Senate Resolution 772, introduced on 17 Jun by Senators Cynthia Lummis, a Wyoming Republican, and Ruben Gallego, an Arizona Democrat, was agreed to by unanimous consent on 15 Jul. This means that US Senate leadership sought to move the measure without a formal vote, and no senator that was present at the time objected.
Nonetheless, it carries no legal force.
The presidential pardon power is guaranteed in Article II of the US Constitution. Congress cannot limit it without formally amending the Constitution. As a result, the resolution is a formal statement for the record of the Senate's opinion.

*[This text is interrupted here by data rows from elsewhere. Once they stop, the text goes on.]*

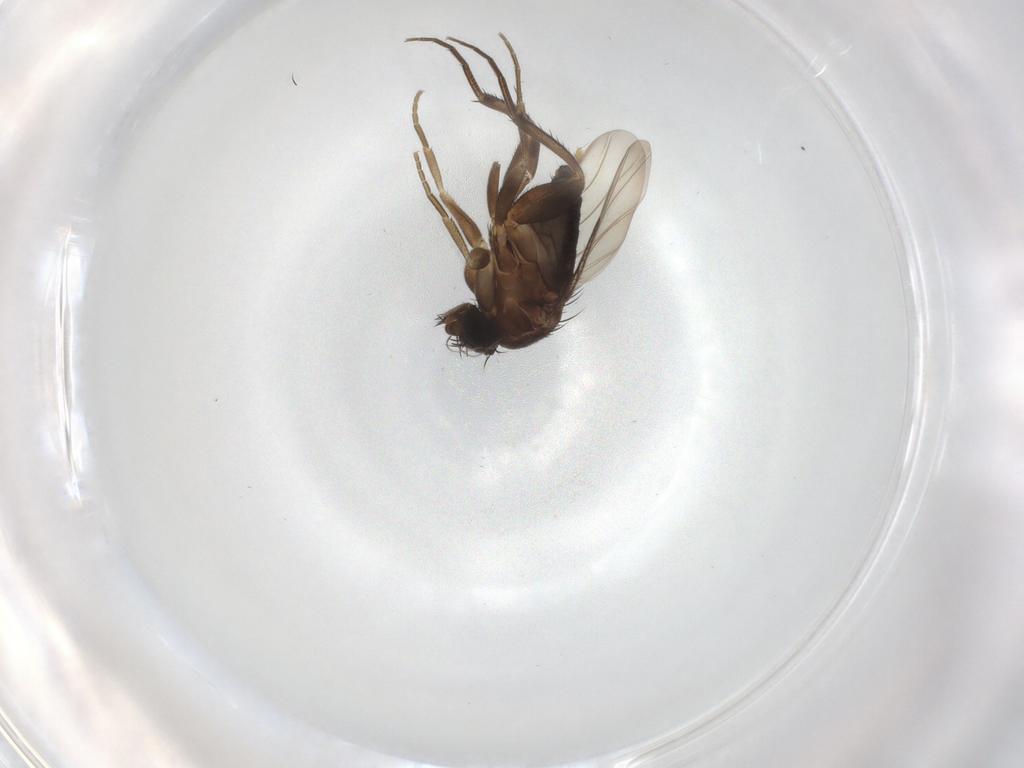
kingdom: Animalia
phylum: Arthropoda
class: Insecta
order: Diptera
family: Phoridae
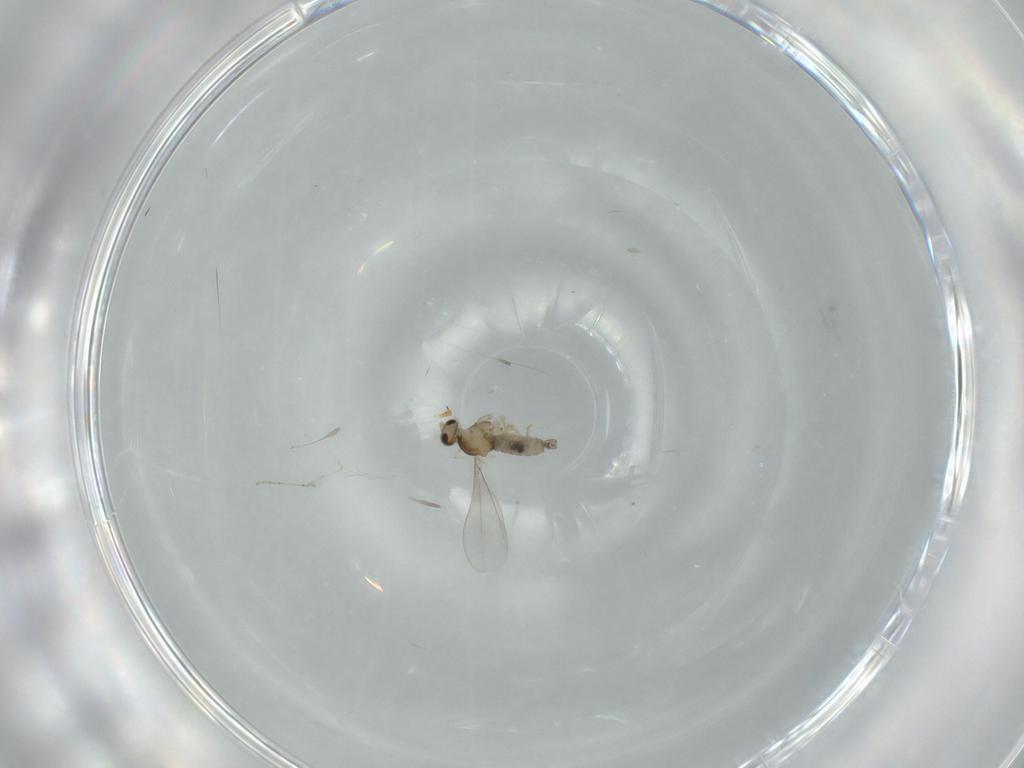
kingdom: Animalia
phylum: Arthropoda
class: Insecta
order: Diptera
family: Cecidomyiidae
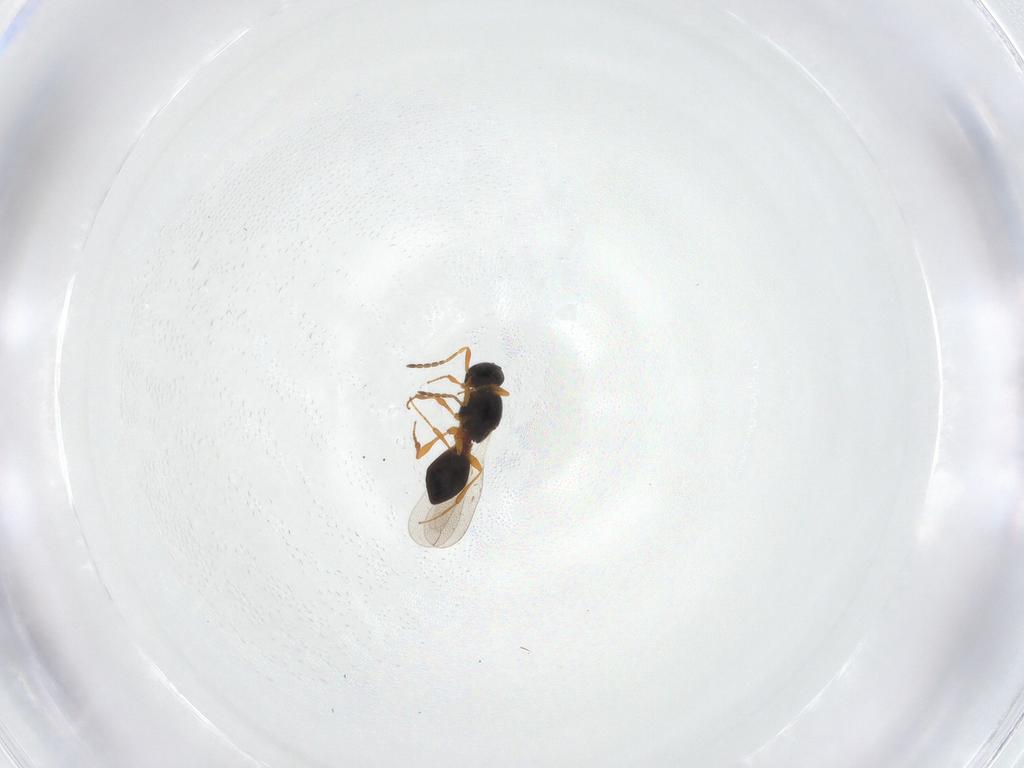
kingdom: Animalia
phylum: Arthropoda
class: Insecta
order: Hymenoptera
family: Platygastridae
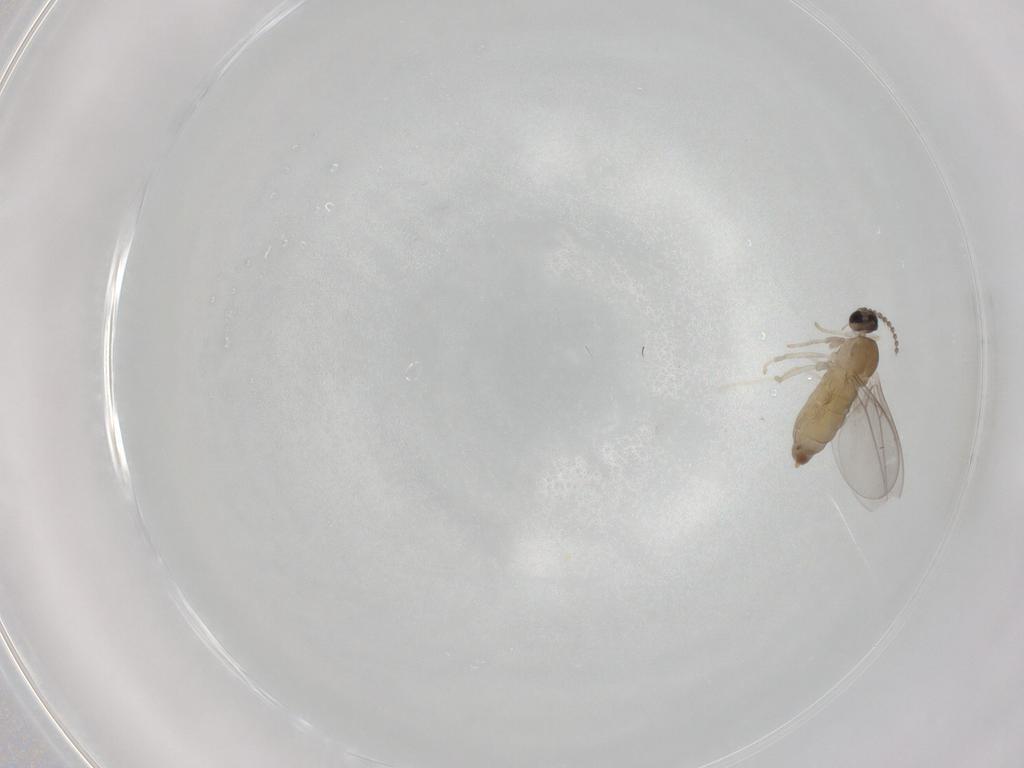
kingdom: Animalia
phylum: Arthropoda
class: Insecta
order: Diptera
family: Cecidomyiidae
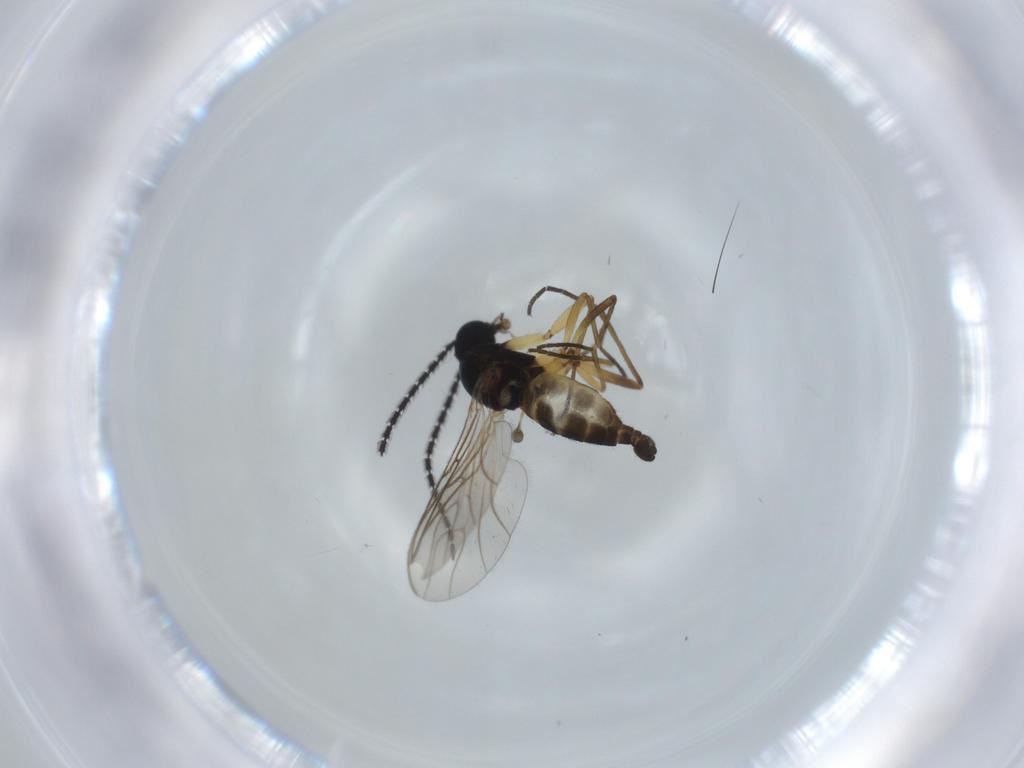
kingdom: Animalia
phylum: Arthropoda
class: Insecta
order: Diptera
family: Sciaridae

A line, and where it falls
That view is worth reading against the current record of pardons under the current administration. President Donald Trump has pardoned Binance founder Changpeng Zhao, Silk Road creator Ross Ulbricht and BitMEX co-founders Arthur Hayes and Ben Delo. Not one senator objected to a resolution declaring Bankman-Fried different, and where that line falls says more about crypto's standing in Washington than the text does.
Bankman-Fried was convicted in November 2023 on seven counts of fraud and conspiracy and sentenced to 25 years in federal prison. FTX customers lost more than $8bn.
Senator Gallego, who is the Ranking Member of the Senate Banking Committee's Subcommittee on Digital Assets, said in June that Bankman-Fried "took advantage of millions of Americans and stole their savings."
Senator Lummis, often dubbed the "Bitcoin Senator" in Washington for her strong support of the digital assets industry, is the chairwoman of the subcommittee.
Unanimity was cheap
Trump told The New York Times in January he had no plans to pardon Bankman-Fried, and prediction markets put the odds in single digits.
The resolution rejects any characterization of the prosecution as lawfare, the argument Bankman-Fried has pressed from prison, and affirms the integrity of a process that produced a conviction by a unanimous jury and a sentence by an independent federal judge. He lost his appeal in June, leaving the White House as his last route to freedom.